Source: ARK Disrupt Issue 81: July 5th, 2017

Ripple is an opt-in network that enables transactions in any currency – including bitcoin – and is striking partnerships with an increasing number of well-known financial institutions. Unlike traditional payment rails, Ripple’s network powers fast, real-time, and low-cost transactions. Like many blockchain networks, Ripple is a public database, or ledger, that cryptographically records all transactions securely, transparently, and pseudonymously.

One of Ripple’s distinguishing characteristics is its “validating nodes”, or gateways to highly reputed wallets. Other wallets in the system trust these nodes to advance the ledger sequence, propagating and sustaining the network. Currently, Ripple oversees and hosts these validating nodes. An example is Gateway Ripple Singapore, a ramp for currencies to move into and out of the Ripple network.

image depicting ripple network


A recent study, however, exposed some vulnerability in Ripple’s network, especially in small world networks with few gateways. Pedro Moreno-Sanchez at Purdue University simulated the impact of a broad financial meltdown on a small world network. The removal of just 10 validation nodes isolated tens of thousands of other wallets from Ripple’s network.

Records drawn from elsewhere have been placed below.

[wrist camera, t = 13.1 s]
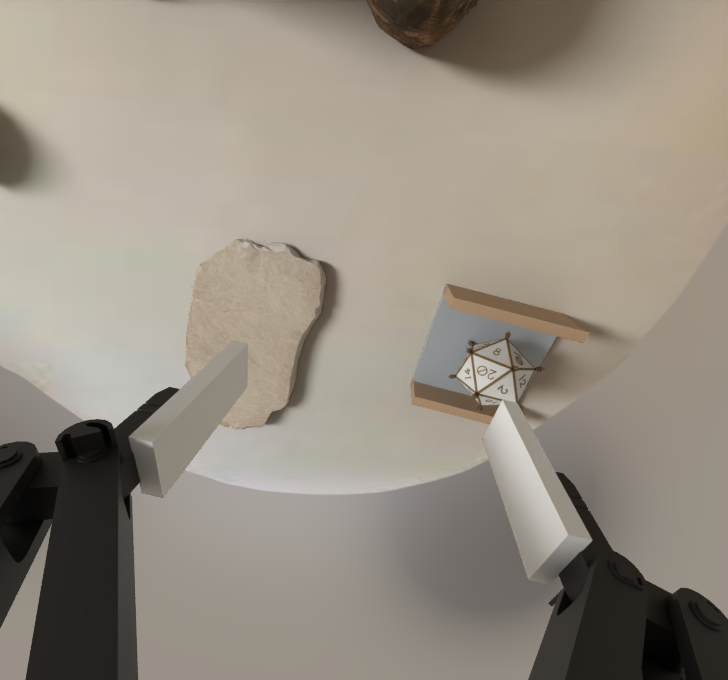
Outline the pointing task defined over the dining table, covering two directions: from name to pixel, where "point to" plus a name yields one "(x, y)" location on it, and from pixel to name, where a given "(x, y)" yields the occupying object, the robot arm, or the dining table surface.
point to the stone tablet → (255, 320)
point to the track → (479, 324)
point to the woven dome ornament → (419, 18)
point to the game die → (495, 372)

In May, recognizing the need to make the XRP ledger more robust and resilient, Ripple proposed a way to decentralize the network and distribute its oversight. First, it intends to increase the number of validating nodes. Then, it will replace half of the existing validating nodes with attested third party nodes.

ARK agrees that such diversification could be critical in preventing catastrophic network failures. Further, the addition of non-Ripple operated nodes will enhance the network’s governance, both introducing privacy and enhancing the network’s reliability.